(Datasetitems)
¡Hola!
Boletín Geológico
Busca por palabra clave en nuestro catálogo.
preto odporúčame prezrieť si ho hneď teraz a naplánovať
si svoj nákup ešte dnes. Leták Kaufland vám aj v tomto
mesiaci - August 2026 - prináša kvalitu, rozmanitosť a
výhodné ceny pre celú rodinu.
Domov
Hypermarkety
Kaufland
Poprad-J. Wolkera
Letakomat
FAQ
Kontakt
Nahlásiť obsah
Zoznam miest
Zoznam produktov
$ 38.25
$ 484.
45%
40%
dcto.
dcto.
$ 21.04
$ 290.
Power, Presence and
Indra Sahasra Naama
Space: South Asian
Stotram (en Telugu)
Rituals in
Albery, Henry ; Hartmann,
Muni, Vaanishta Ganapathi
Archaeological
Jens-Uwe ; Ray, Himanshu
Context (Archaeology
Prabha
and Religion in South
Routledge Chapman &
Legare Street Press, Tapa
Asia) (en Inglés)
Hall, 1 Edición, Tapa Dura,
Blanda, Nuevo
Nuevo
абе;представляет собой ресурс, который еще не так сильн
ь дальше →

* * *

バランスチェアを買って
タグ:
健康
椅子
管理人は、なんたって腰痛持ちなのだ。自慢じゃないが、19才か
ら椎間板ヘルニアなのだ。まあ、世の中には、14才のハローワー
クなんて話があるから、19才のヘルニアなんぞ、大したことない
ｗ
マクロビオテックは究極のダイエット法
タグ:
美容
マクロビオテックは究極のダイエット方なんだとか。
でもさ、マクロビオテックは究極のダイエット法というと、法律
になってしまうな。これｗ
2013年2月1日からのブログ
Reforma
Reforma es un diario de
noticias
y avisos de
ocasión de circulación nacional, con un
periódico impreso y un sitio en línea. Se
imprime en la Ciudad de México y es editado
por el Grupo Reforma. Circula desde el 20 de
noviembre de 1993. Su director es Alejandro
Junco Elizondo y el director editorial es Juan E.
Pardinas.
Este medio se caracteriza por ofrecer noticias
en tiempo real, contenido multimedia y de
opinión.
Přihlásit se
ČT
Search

JOUW OPDRACHT
Neem uit het overzicht de regels over die beginnen bij de regel met "バランスチェアを買って" en eindigen bij de regel met "noviembre de 1993. Su director es Alejandro", beide inbegrepen. Zet ze in een genummerde lijst en laat lege regels weg.

ANTWOORDRUIMTE
1. バランスチェアを買って
2. タグ:
3. 健康
4. 椅子
5. 管理人は、なんたって腰痛持ちなのだ。自慢じゃないが、19才か
6. ら椎間板ヘルニアなのだ。まあ、世の中には、14才のハローワー
7. クなんて話があるから、19才のヘルニアなんぞ、大したことない
8. ｗ
9. マクロビオテックは究極のダイエット法
10. タグ:
11. 美容
12. マクロビオテックは究極のダイエット方なんだとか。
13. でもさ、マクロビオテックは究極のダイエット法というと、法律
14. になってしまうな。これｗ
15. 2013年2月1日からのブログ
16. Reforma
17. Reforma es un diario de
18. noticias
19. y avisos de
20. ocasión de circulación nacional, con un
21. periódico impreso y un sitio en línea. Se
22. imprime en la Ciudad de México y es editado
23. por el Grupo Reforma. Circula desde el 20 de
24. noviembre de 1993. Su director es Alejandro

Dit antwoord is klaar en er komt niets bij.